• [EXERCISE DESCRIPTION] Each line that contains the word "IsMenuSound" is to be copied from the records below.
◆ ◆ ◆
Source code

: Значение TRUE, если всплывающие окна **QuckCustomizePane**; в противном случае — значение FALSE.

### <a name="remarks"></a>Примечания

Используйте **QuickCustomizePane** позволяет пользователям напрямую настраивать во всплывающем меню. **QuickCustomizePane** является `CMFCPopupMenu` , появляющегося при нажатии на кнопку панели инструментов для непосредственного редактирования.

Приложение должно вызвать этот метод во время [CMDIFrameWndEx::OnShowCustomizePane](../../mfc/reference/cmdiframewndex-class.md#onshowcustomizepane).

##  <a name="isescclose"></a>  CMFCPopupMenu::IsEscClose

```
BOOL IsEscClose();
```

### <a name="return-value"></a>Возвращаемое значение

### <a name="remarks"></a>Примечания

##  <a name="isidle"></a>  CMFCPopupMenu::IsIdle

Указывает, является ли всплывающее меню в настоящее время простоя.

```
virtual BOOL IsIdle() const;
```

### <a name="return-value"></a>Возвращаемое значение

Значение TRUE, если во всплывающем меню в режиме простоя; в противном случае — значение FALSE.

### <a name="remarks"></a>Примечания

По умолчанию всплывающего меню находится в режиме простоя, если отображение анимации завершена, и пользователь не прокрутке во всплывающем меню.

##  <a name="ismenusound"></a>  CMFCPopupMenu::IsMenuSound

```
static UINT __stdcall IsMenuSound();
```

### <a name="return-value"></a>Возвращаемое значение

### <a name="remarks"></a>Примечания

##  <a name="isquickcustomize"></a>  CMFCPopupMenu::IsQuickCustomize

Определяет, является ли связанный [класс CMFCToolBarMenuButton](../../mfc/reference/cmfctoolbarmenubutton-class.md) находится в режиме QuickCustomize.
◆ ◆ ◆
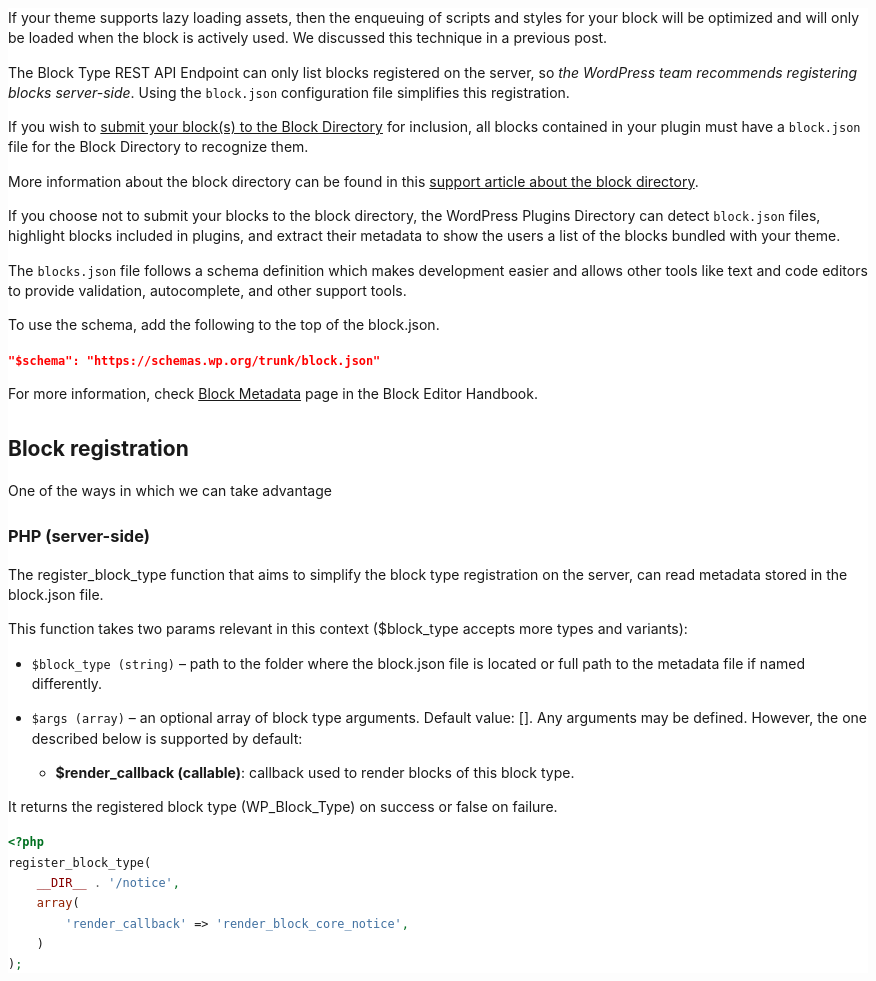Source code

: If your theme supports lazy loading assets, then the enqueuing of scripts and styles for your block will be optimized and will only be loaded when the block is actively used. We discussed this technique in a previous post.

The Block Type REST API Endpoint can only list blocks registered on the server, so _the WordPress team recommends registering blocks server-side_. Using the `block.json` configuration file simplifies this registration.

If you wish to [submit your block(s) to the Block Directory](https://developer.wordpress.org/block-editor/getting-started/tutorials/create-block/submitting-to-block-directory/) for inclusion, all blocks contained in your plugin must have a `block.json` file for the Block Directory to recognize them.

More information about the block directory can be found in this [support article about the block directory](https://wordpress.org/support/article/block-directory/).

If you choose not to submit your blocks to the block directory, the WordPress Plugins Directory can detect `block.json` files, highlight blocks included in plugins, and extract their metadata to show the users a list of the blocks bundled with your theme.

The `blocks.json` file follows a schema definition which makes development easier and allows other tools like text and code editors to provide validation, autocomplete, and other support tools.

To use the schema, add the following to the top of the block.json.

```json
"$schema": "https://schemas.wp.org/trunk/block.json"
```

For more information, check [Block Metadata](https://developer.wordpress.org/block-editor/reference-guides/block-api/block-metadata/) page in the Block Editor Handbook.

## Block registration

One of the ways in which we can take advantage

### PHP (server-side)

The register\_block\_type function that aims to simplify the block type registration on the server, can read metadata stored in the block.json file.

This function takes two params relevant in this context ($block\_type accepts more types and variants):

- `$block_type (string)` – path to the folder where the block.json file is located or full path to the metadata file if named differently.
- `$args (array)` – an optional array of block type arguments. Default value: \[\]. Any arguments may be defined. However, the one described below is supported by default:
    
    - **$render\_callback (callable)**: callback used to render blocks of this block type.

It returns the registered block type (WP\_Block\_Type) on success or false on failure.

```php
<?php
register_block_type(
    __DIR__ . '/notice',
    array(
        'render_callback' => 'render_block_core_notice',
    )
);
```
◆ ◆ ◆
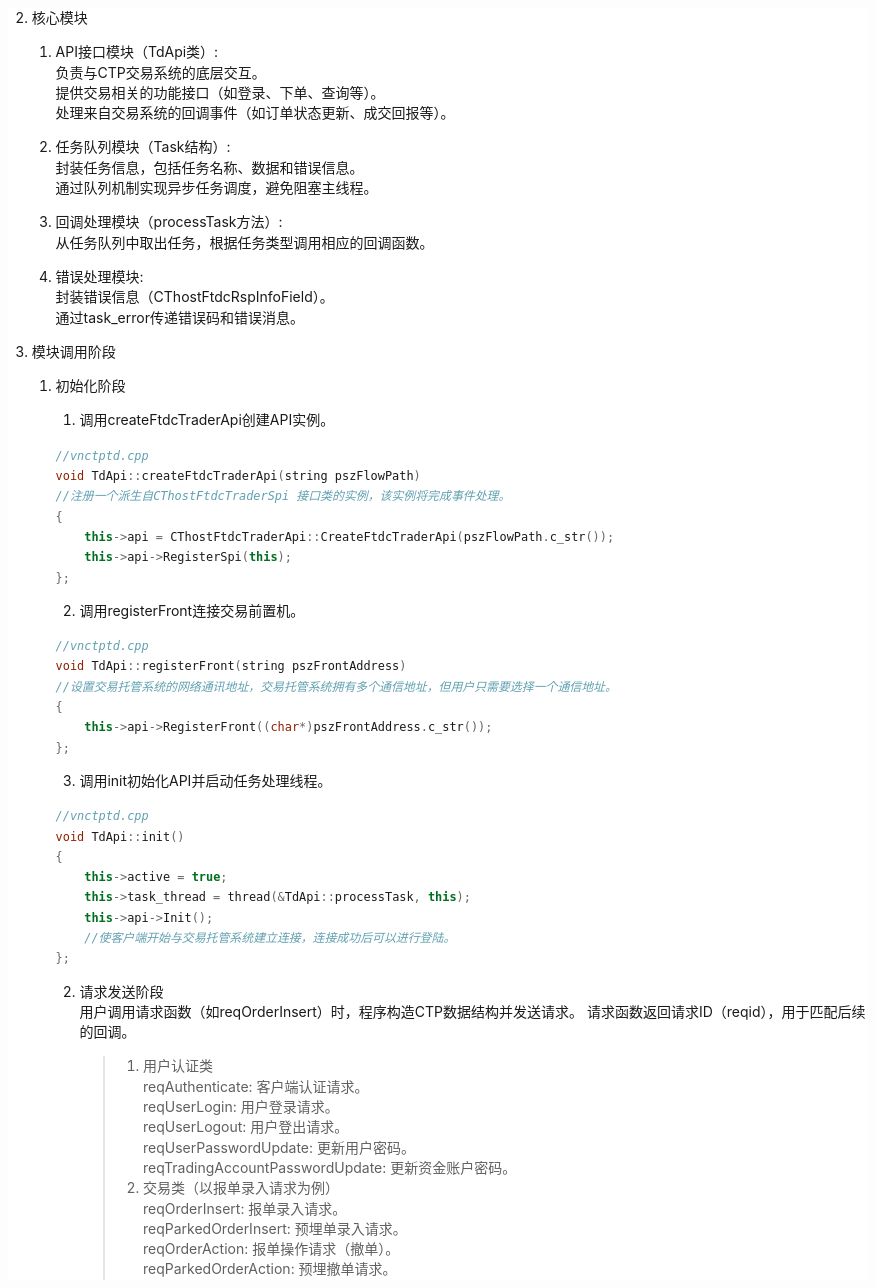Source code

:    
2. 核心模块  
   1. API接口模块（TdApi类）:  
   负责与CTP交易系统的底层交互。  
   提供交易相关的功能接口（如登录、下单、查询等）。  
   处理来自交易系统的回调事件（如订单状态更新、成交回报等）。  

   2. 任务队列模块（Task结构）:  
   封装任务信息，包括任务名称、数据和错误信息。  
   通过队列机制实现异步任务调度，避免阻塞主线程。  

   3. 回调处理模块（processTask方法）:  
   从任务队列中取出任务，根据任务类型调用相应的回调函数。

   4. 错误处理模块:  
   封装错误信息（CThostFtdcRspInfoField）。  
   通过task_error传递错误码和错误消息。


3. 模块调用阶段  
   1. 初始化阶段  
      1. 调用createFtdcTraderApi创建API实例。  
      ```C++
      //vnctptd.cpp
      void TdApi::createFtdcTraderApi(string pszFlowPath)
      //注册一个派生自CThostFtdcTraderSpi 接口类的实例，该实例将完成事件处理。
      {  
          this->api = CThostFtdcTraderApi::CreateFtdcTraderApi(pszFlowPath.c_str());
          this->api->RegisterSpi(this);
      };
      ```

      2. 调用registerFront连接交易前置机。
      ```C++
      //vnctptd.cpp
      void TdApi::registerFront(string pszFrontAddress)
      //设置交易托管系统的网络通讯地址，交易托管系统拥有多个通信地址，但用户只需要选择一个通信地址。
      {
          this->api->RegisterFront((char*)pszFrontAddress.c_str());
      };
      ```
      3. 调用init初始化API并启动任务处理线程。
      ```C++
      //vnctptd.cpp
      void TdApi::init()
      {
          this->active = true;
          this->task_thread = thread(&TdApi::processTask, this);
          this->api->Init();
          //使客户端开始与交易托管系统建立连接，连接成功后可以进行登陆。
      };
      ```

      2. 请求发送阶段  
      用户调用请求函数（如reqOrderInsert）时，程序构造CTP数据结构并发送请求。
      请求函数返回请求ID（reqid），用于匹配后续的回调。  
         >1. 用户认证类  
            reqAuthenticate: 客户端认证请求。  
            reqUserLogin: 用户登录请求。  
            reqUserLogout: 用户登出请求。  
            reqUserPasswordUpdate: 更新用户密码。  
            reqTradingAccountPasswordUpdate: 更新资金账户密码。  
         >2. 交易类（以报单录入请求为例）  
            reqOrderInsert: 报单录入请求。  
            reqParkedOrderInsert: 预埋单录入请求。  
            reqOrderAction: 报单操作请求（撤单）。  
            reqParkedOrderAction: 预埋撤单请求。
◆ ◆ ◆
• [ANSWER]
##  <a name="ismenusound"></a>  CMFCPopupMenu::IsMenuSound
static UINT __stdcall IsMenuSound();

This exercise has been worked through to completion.